What you will do: Take the listing below and write it out again exactly, skipping any picture that it holds.

Data to examine:
········
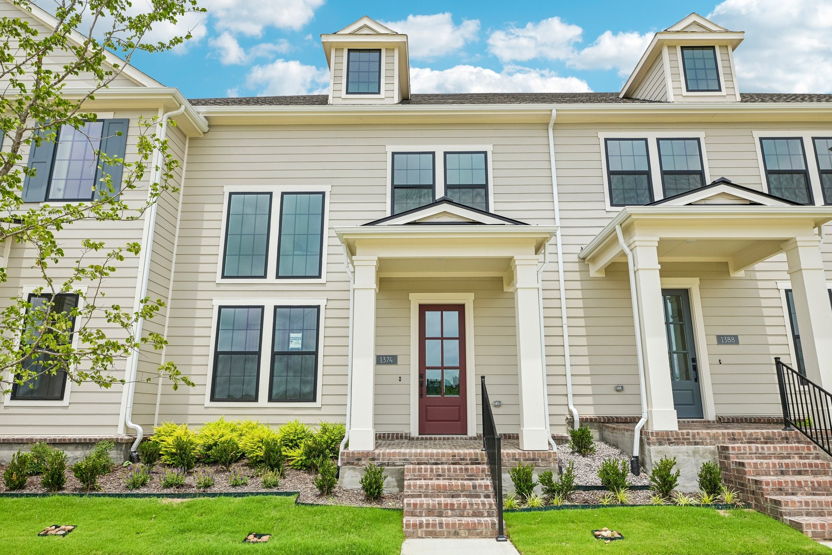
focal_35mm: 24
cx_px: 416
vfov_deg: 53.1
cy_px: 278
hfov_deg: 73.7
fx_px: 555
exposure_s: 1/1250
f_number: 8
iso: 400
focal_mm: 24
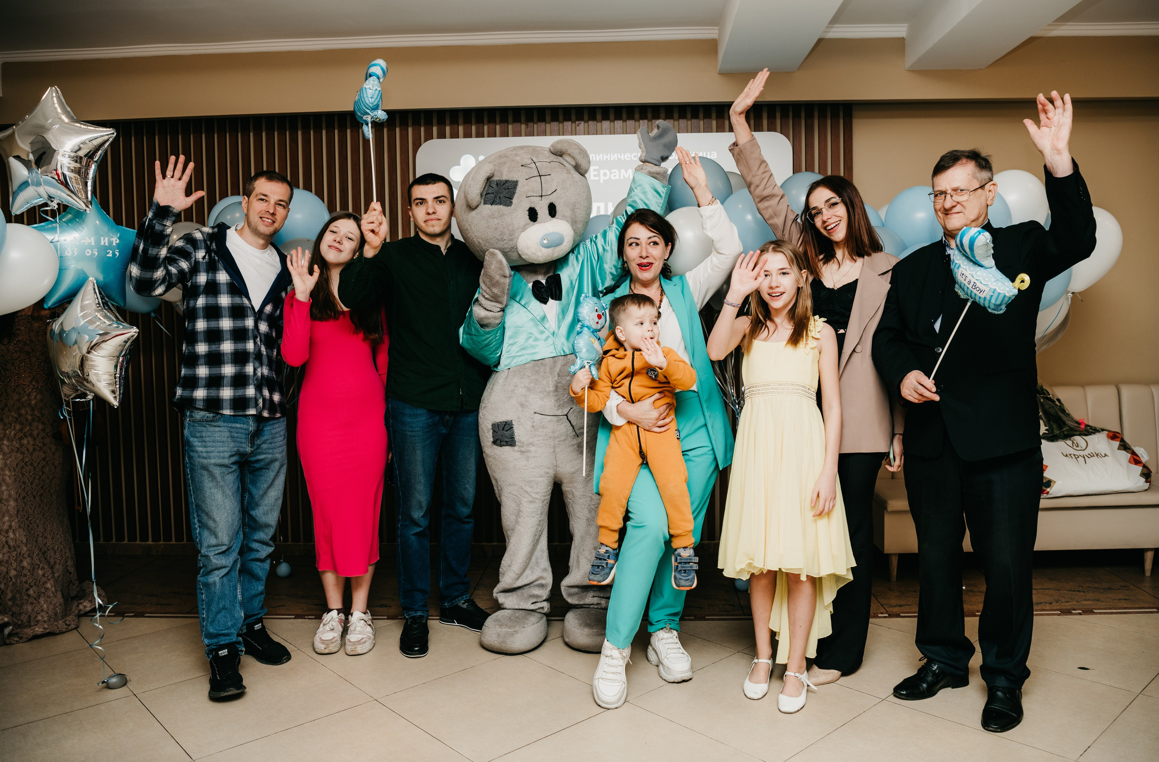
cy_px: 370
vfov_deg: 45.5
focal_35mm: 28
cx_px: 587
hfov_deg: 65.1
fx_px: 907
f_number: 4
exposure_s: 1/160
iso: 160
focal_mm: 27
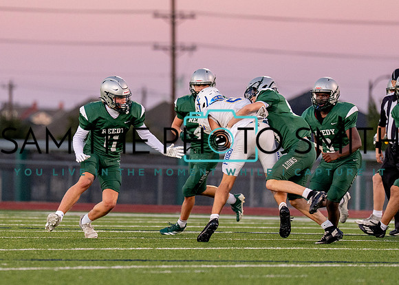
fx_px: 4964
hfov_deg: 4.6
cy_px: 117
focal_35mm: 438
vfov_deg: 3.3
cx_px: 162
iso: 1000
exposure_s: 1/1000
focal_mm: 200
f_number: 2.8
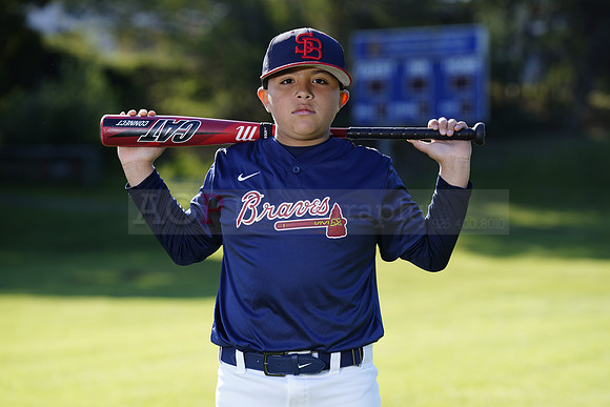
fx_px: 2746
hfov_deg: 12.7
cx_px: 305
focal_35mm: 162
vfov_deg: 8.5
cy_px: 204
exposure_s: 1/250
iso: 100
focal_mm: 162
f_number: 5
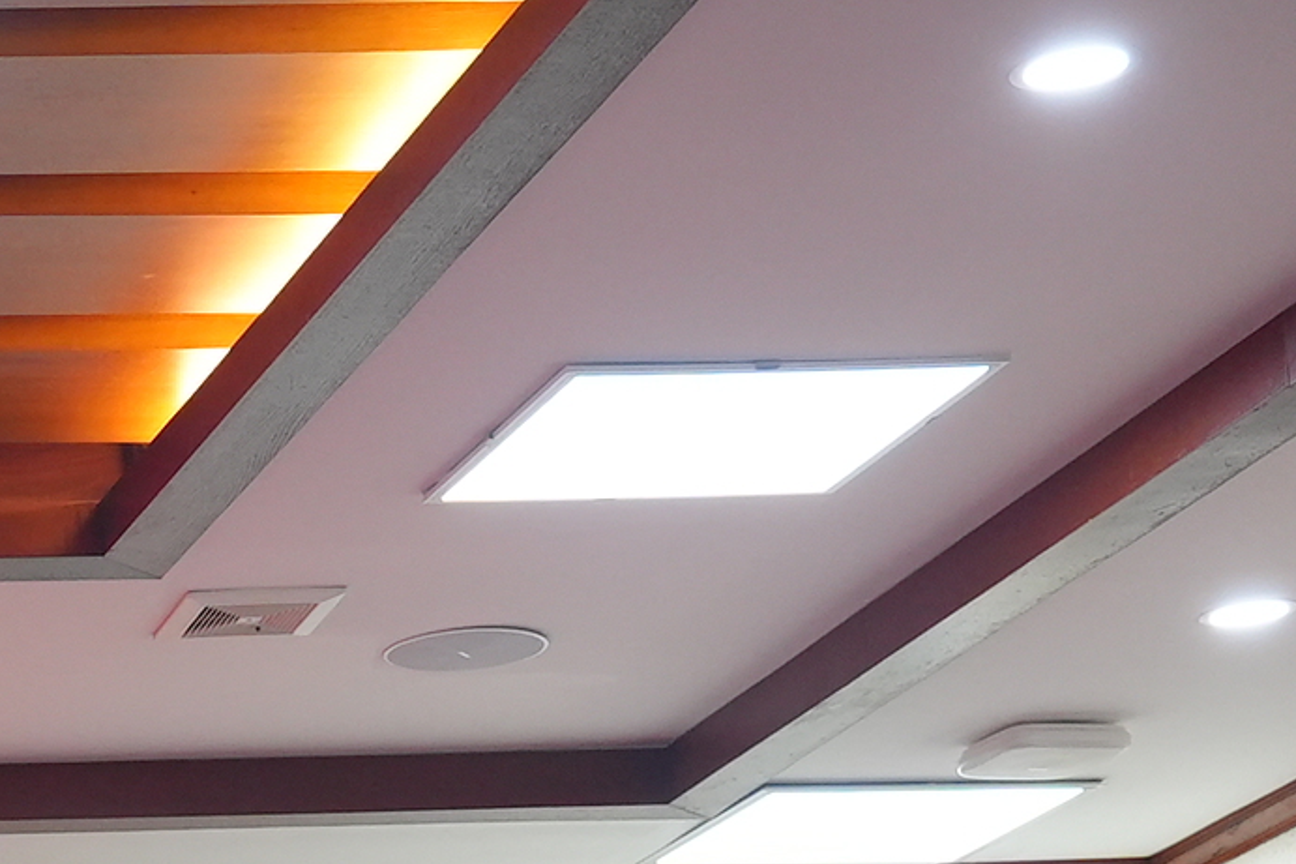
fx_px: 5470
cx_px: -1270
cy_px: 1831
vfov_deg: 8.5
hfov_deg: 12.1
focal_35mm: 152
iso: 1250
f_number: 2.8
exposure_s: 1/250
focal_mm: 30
········
Output of the task:
focal_35mm: 24
cx_px: 416
vfov_deg: 53.1
cy_px: 278
hfov_deg: 73.7
fx_px: 555
exposure_s: 1/1250
f_number: 8
iso: 400
focal_mm: 24
cy_px: 370
vfov_deg: 45.5
focal_35mm: 28
cx_px: 587
hfov_deg: 65.1
fx_px: 907
f_number: 4
exposure_s: 1/160
iso: 160
focal_mm: 27
fx_px: 4964
hfov_deg: 4.6
cy_px: 117
focal_35mm: 438
vfov_deg: 3.3
cx_px: 162
iso: 1000
exposure_s: 1/1000
focal_mm: 200
f_number: 2.8
fx_px: 2746
hfov_deg: 12.7
cx_px: 305
focal_35mm: 162
vfov_deg: 8.5
cy_px: 204
exposure_s: 1/250
iso: 100
focal_mm: 162
f_number: 5
fx_px: 5470
cx_px: -1270
cy_px: 1831
vfov_deg: 8.5
hfov_deg: 12.1
focal_35mm: 152
iso: 1250
f_number: 2.8
exposure_s: 1/250
focal_mm: 30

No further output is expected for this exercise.